Soeurette Joseph Part III: To El Salvador
Once France was liberated, members of the Resistance began joining the French Army; Soeurette enlisted as soon as possible. She served in occupied Germany until 1945 and then decided to go back to school. The army would only sponsor her education if she studied social work so Soeurette registered for social work school and then interned for three years. She finished her internship at the end of 1947 and started working in the Army in the north of France. As Soeurette had a contract of five years, the only way to leave the Army was to pay them back for her education or to get married.
She was married less than two years later.
(How did you meet Andre?)
I was introduced by a friend of ours who knew his aunt who was – Andre was in France on vacation and he was leaving, actually, two weeks later. And then we were introduced so he stayed a little longer and I didn’t see him. I saw him twice – once the first time and then I didn’t see him until December and in December I saw him and January we were married.
(So you didn’t know each other very long before you got married?)
No, absolutely not.
(What did your parents think of you moving to Central America?)
Nothing. Nothing special, no – everybody has to make his own life, everybody has to decide what they want to do. You know, it was not that easy for girls to get married at that time. First, there were a lot of young men who had died during the war and a lot of people who had disappeared. So it was not so easy at that time. Not that easy.
(Where did your parents move to after the war?)
My father had died in 1942 and my mother came back to the town where we lived near Strasbourg after the war and stayed there a few years and then moved to her hometown of Metz because my sister lived there.
(Which sister is that?)
The older sister lived in Metz. She was a dentist in Metz. She was married there and my mother moved to Metz and she died there.
(And your other sister, where did she go?)
She left for Israel before Israel was Israel. She left with a bunch of young people who decided to go to Palestine, landed on – somewhere on the beach.
(Before you married Andre did you – how did you feel about moving?)
I was ready to do anything, you know. We had had such a rough life that anything was better than what we had so it didn’t make a difference. Whatever we could do was welcome.
(What day were you married?)
We were married – in France. The civil marriage took place on the 6th of January 1949 at the mairie [city hall] and religiously on the 16th of January. I arrived in Salvador on the 31st of January.

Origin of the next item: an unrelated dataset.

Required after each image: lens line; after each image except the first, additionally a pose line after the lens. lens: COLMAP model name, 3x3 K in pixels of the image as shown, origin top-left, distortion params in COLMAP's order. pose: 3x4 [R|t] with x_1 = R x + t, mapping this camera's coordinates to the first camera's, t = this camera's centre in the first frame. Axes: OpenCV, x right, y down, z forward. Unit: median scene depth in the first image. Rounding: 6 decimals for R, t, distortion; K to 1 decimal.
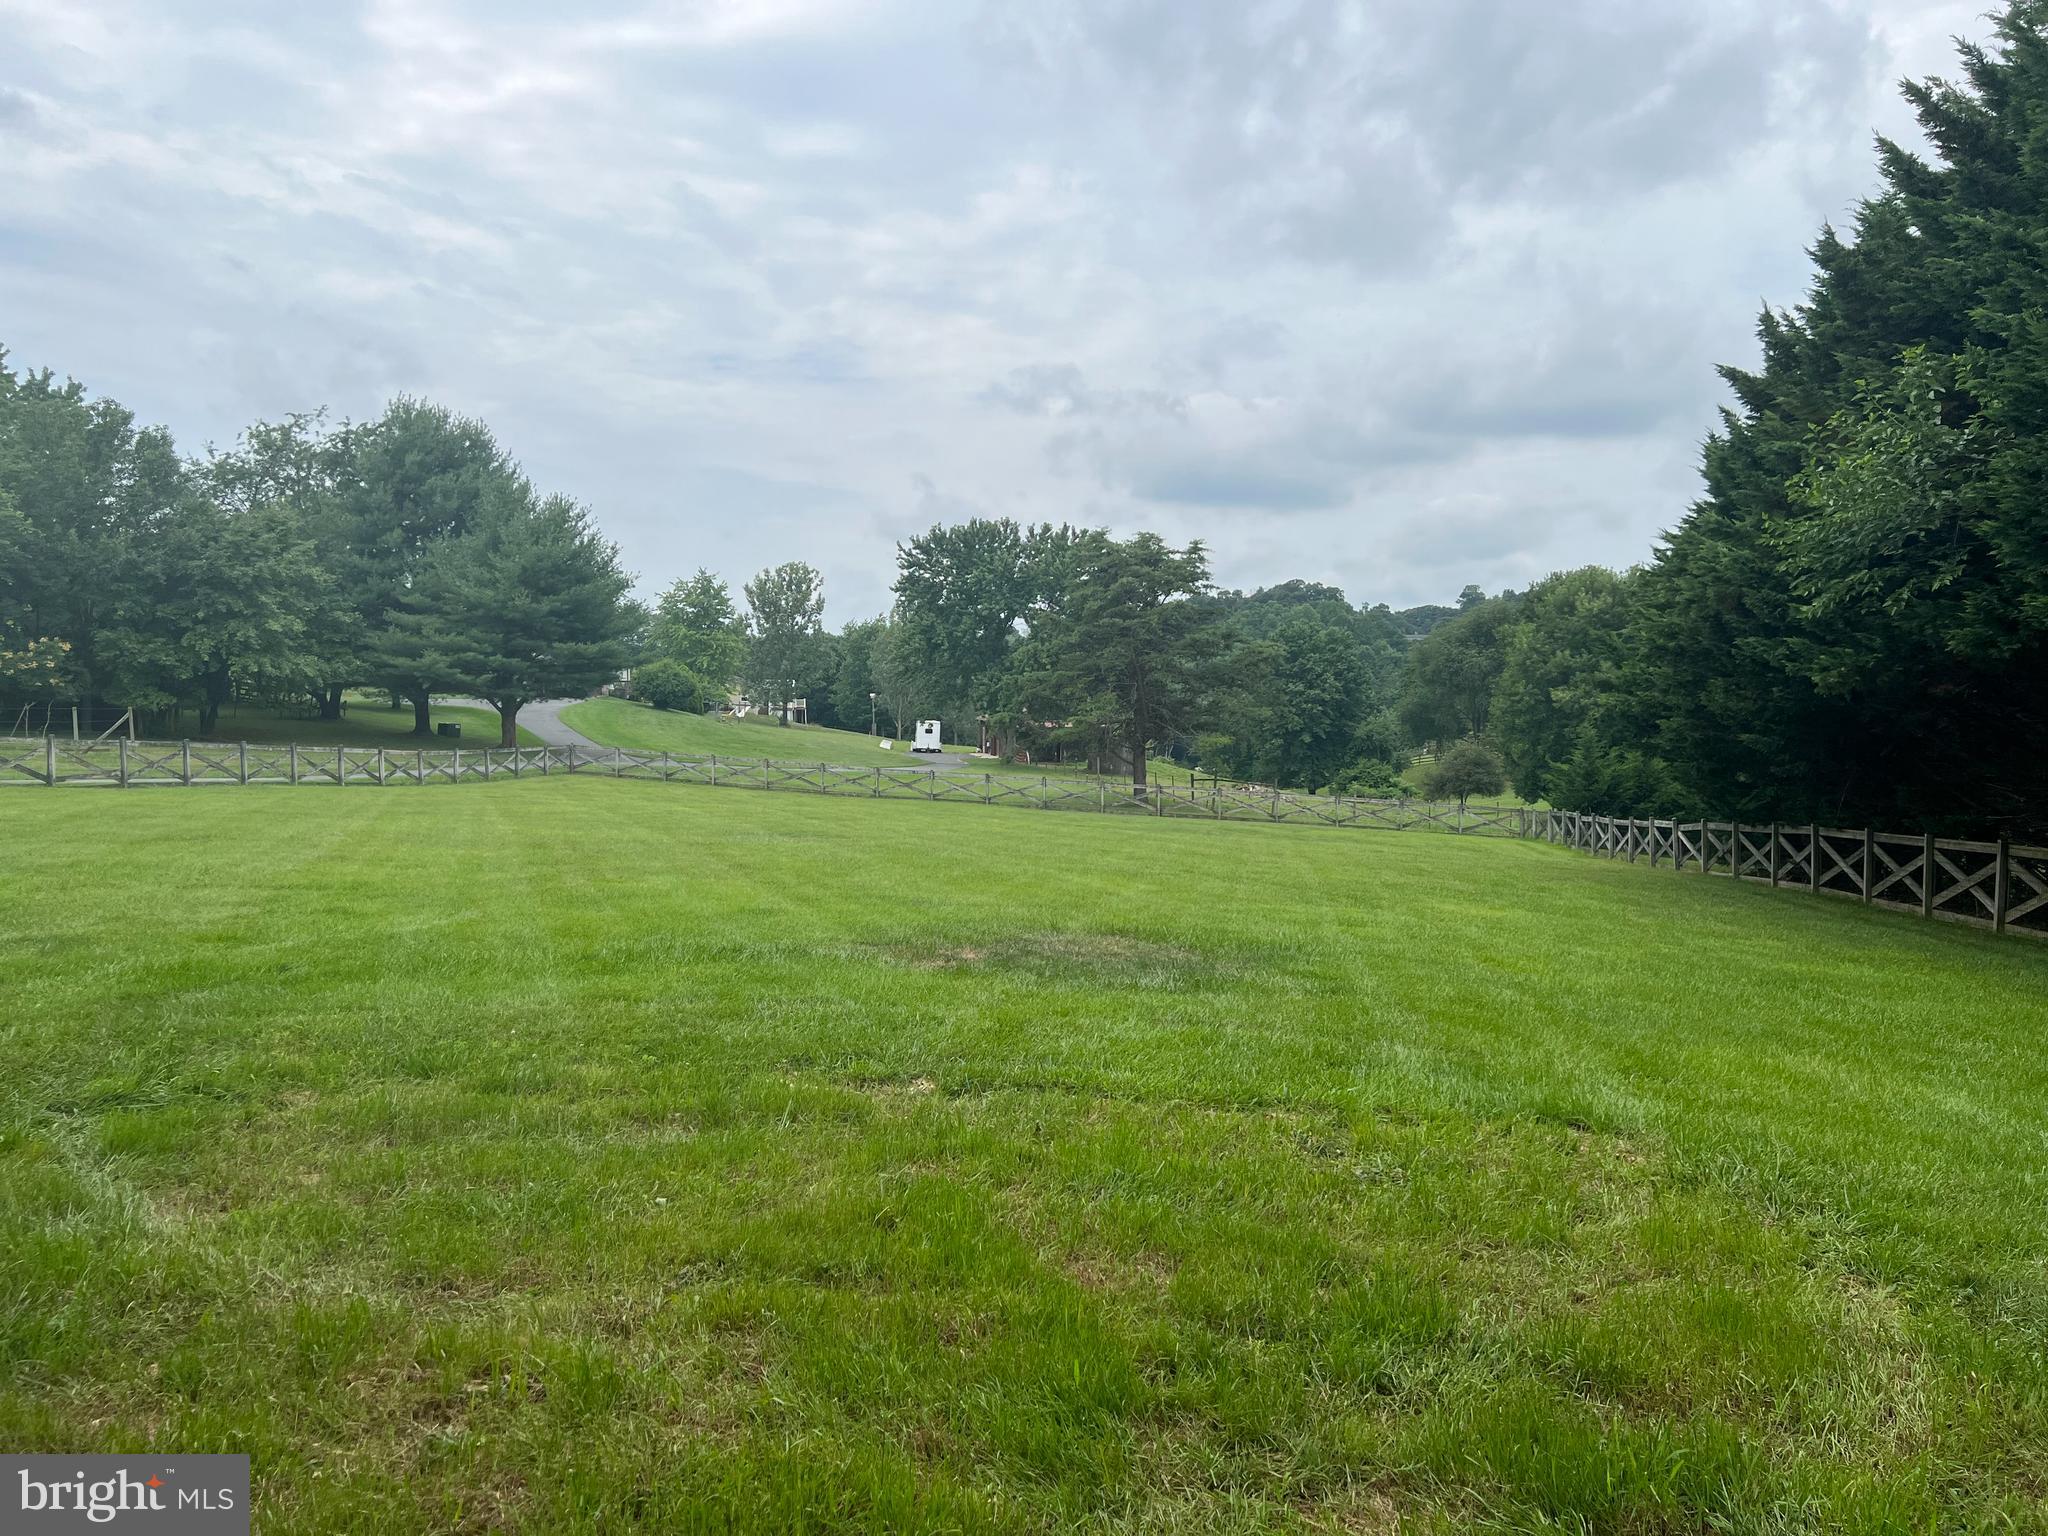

(Were you married in Obernai?)
No, in Strasbourg.
(So immediately after your wedding you go to Salvador?)
Two weeks later.
(Did you go by ship?)
No, we flew. And it was very funny because I needed a visa to go through the United States and I was told it was impossible, it would take weeks. So we had already decided Andre had to go and I would come as soon as I would get my visa and that could take four weeks, two months, three months, who knows. And so we went to the American consulate with the idea to tell them that I needed to go with my husband and so on, the whole story. I had a new passport with my new name. I get into the embassy and an American girl comes down the stairs, she looks at me, says, “What are you doing here?” I knew her from the Army because I used to go to the meetings of the American/English/French. They used to take me along and I had met that girl. I got my visa in five minutes. It didn’t take more – the girl said, “I guarantee for her,” and I got my visa. Didn’t even have to fill out papers. And so we left and stopped in New York for a few days and then in New Orleans where we met Alice Liebes who stayed there and gave us Roberto and Raquel to take home to Salvador.
(Did Alice speak French?)
No. Alice spoke German and Spanish.
(So how did you communicate with her?)
Oh, I had no problem. I never had problem talking [chuckle].
I spoke – English with her or – English with her or some German, how much I knew which was poor German. But I got along. It didn’t take me long to – My problem was when I got to Salvador to know what the people talked. If they spoke German, if they spoke French, how do I know what they talked? I once met Jaime Gabay and Gabay spoke French but I didn’t remember that and I made a whole conversation in Spanish and he never said to me that he spoke French.
(So from New Orleans you took Raquel --)
And Roberto and went to Salvador. We were on the plane I think six people and one cow.
(Six people and one cow.)
And one cow. And you arrived in Salvador on the tarmac and everybody came to the plane. You remember that time? Everybody came to the plane and we got – flowers. And they had dozens of roses and now they had the most beautiful ones and everybody came to the plane.
(Who is every – who came for you?)
I don't know but a lot of people. The whole [Jewish] community.